Wednesday 8 July 2009

Another article about bots and crawlers

Good Guys versus the Bad Guys

As you will know if you have read my previous articles about badly behaved robots I have to spend a lot of time dealing with crawlers who access one of the 200+ jobboards I look after. Crawlers break down into 2 varieties, the first are the indexers such as Googlebot, YSlurp, Ask etc. They provide a service to the site owner by indexing their content and displaying it in search engines to drive traffic to the site. Although these are legitimate bots they
can still cause issues (see this article about over-crawling). The second class are those bots that don't benefit the site owner and in a large majority of cases try to harm the site either by hacking or spamming or content scraping (or job raping as we call it).

Now it maybe that the site owner wishes that any Tom, Dick and Harry can come along with a scrapper and take all their content but seeing that content is the main asset of a website its a bit like starting a shop and leaving the doors open all night with no-one manning the till. The problem is that most web content is publicly accessible and its very hard to prevent someone who is determined to scrape your content and at the same time have good SEO. For instance you could deliver all your content through Javascript or Flash but then the indexers like Googlebot won't be able to access your content either. Therefore to prevent overloaded servers, stolen bandwidth and content it becomes a complex game involving a lot more than having a blacklist of IP addresses and user-agents. Due to IP and Agent spoofing this is very unreliable so a variety of methods can be utilised by those wishing to reduce the amount of "Bad Traffic" including real time checks to identify users that are hammering the site, white lists and blacklists, bot traps, DNS checks and much more.

One of the problems I have found is that even bot traffic that is legitimate in the eyes of the site owner doesn't comply with even the most basic rules of crawler etiquette such as a proper user-agent string, parsing DNS validation or even following the Robots.txt file rules. In fact when we spoke to the technical team running one of these job-rapists/aggregators they informed us that they didn't have the technical capabilities to parse a Robots.txt file. Now I think this is plainly ridiculous as if you have the technical capability to crawl hundreds of thousands of pages a day all with different HTML and correctly parse this content to extract the job details which is then uploaded to your own server for display it shouldn't be too difficult to add a few lines in to parse the Robots.txt file. I am 99% positive this was just an excuse to hide the fact they knew if they did parse my Robots.txt file they would find they were banned from all my sites. Obviously I had banned them with other methods but just to show how easy it is to write code to parse a robots.txt file and for that matter a crawler I have added some example code to my technical site. How to parse a Robots.txt file with c#.

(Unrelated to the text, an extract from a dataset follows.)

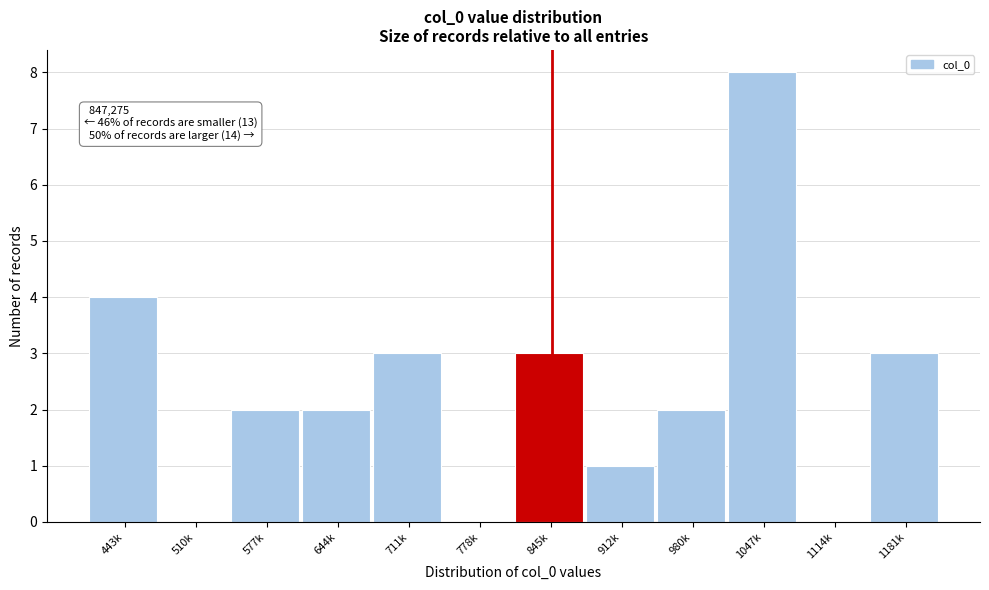

Reading left to right, list all the values displayed in this chart.

443k=4	510k=0	577k=2	644k=2	711k=3	778k=0	845k=3	912k=1	980k=2	1047k=8	1114k=0	1181k=3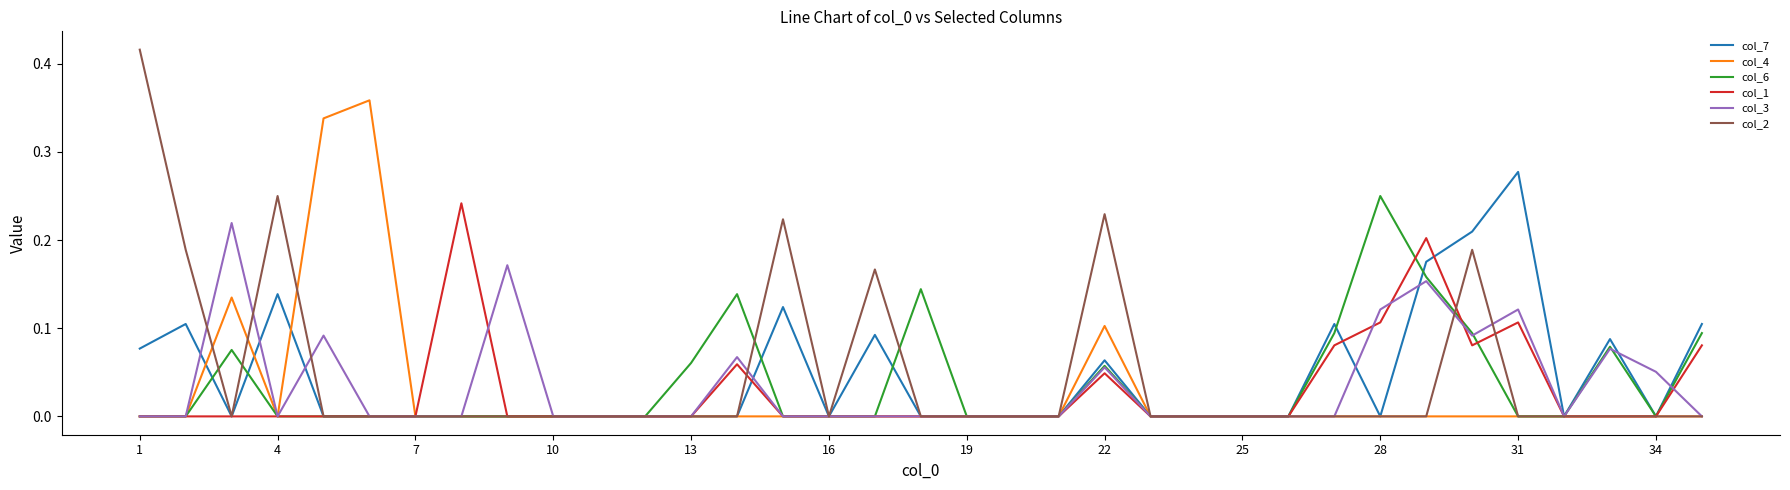

Count the col_2 values in the range 0 to 1.

35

This is one of the primary reasons there is so much bot traffic on the web today. Its just too damn easy to either download and run a bot from the web or write your own. I'm not saying all crawlers and bots have nefarious reasons behind them but I reckon 80%+ of all Internet traffic is probably from crawlers and bots nowadays with the other 20% being porn, music and film downloads and social networking traffic. It would be interesting to get
exact figures for Internet traffic breakdown. I know from my own sites logging that on average 60-70% of traffic is crawler and I am guessing that doesn't include traffic from spoofed agents that didn't get identified as such.